Wraz z Tomczekiem Rogoziński zbadał wybrzeże Kamerunu, odkrył rzekę Mungo (to docenili szczególnie badacze z Anglii), kilka wodospadów oraz Jezioro Słoniowe. Niestety, zdolny geolog zmarł na żółtą febrę. Pozostawił jednak po sobie pokaźne zbiory etnograficzne i geograficzne, mnóstwo zapisków, które przekazano krakowskiemu muzeum. Po śmierci przyjaciela Rogoziński wspólnie z Janikowskim wędrował po górach. Dziś jeden ze szczytów nosi jego imię. Oprócz tego badacz zdobył mniejszy ze stożków wulkanu Mongo−ma−Etinoleh, który nazwał górą Kraszewskiego. Nazwa ta jednak nie przyjęła się.

Tubylcy zachwyceni byli działaniami Rogozińskiego, jednak w tym czasie toczyła się wojna o kolonie pomiędzy Brytyjczykami a Niemcami. Rogoziński wystąpił oficjalnie przeciw Niemcom, a nawet jednoczył przeciw nim plemiona afrykańskie. Doprowadził do tego, że w 1884 przeciw polskiemu badaczowi wystąpił w Reichstagu Bismarck, nazywając Rogozińskiego „osobą niepożądaną”. Badacze musieli opuścić Kamerun. Odbyli wielką podróż po Europie, wygłaszając odczyty naukowe i popularnonaukowe. Po licznych perturbacjach Rogoziński znalazł się w Warszawie. Dzięki Bolesławowi Prusowi poznał młodą pisarkę Helenę Boguską, znaną jako Hajota. Niestety, nie był to udany związek, a ich małżeństwo szybko się rozpadło. Główną przyczyną było na pewno wielkie rozczarowanie, jakie powstało po upadku plantacji kakao, którą odkrywca stworzył na wyspie Fernando Po. Bez pieniędzy musieli wrócić do kraju. Żona wystąpiła o rozwód. Podróżnik czuł się bardzo zagubiony. Kilka miesięcy spędził w zakładach dla nerwowo chorych w Krakowie i Bonn. Zawędrował potem jeszcze nad Nil, marzył o podróży dookoła świata. Niemcy starali się zatrzeć w Kamerunie wszystkie ślady działalności Rogozińskiego i jego przyjaciół.

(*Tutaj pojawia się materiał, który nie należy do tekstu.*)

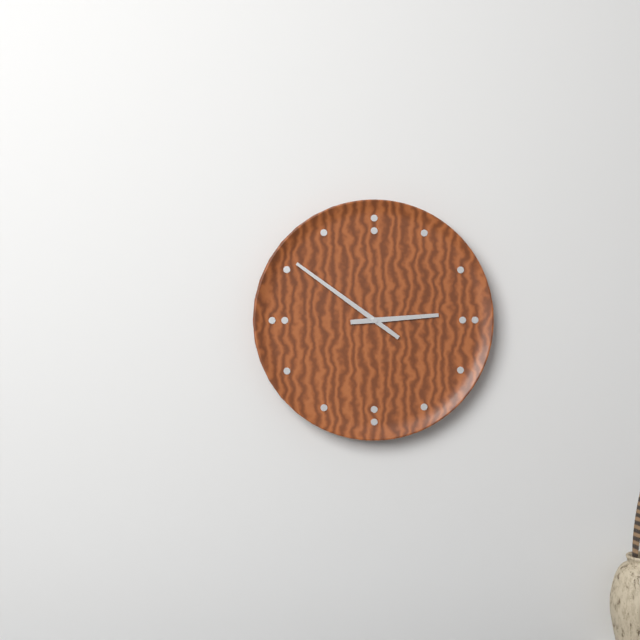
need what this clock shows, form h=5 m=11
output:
h=2 m=51
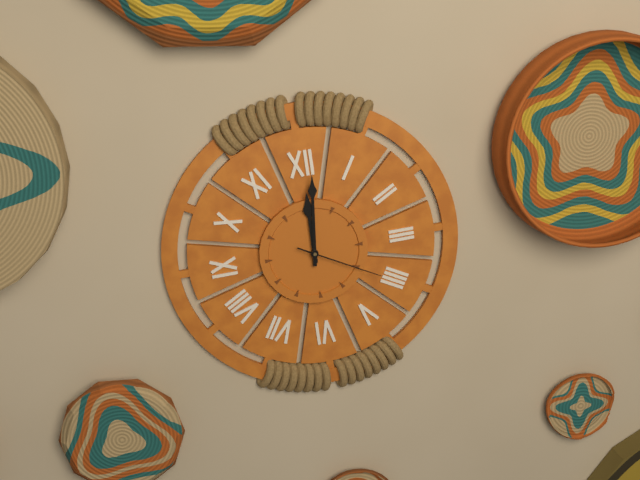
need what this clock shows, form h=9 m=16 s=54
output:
h=12 m=1 s=20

Szolc−Rogoziński posegregował swoje zbiory i oddał je kilku polskim muzeom. Wyjechał do Paryża, by zorganizować kolejną wyprawę badawczą. 1 grudnia 1896 zginął pod kołami omnibusu. Jego żona rozgłaszała w kraju, iż zmarł na chorobę tropikalną na ukochanym Fernando Po. Być może sądziła, że taka śmierć jest godniejsza znanego badacza Kamerunu.

W 1932 na jednym z zebrań naukowych, jedyny żyjący uczestnik wyprawy Leopold Janikowski oznajmił, że zamierzeniem Rogozińskiego było „wyszukanie odpowiedniego terenu dla kolonizacji polskiej, jako przyszłej ostoi dla tych, którym nie tylko materialnie, ale i duchowo było za ciasno pod rządami trzech naszych zaborców”.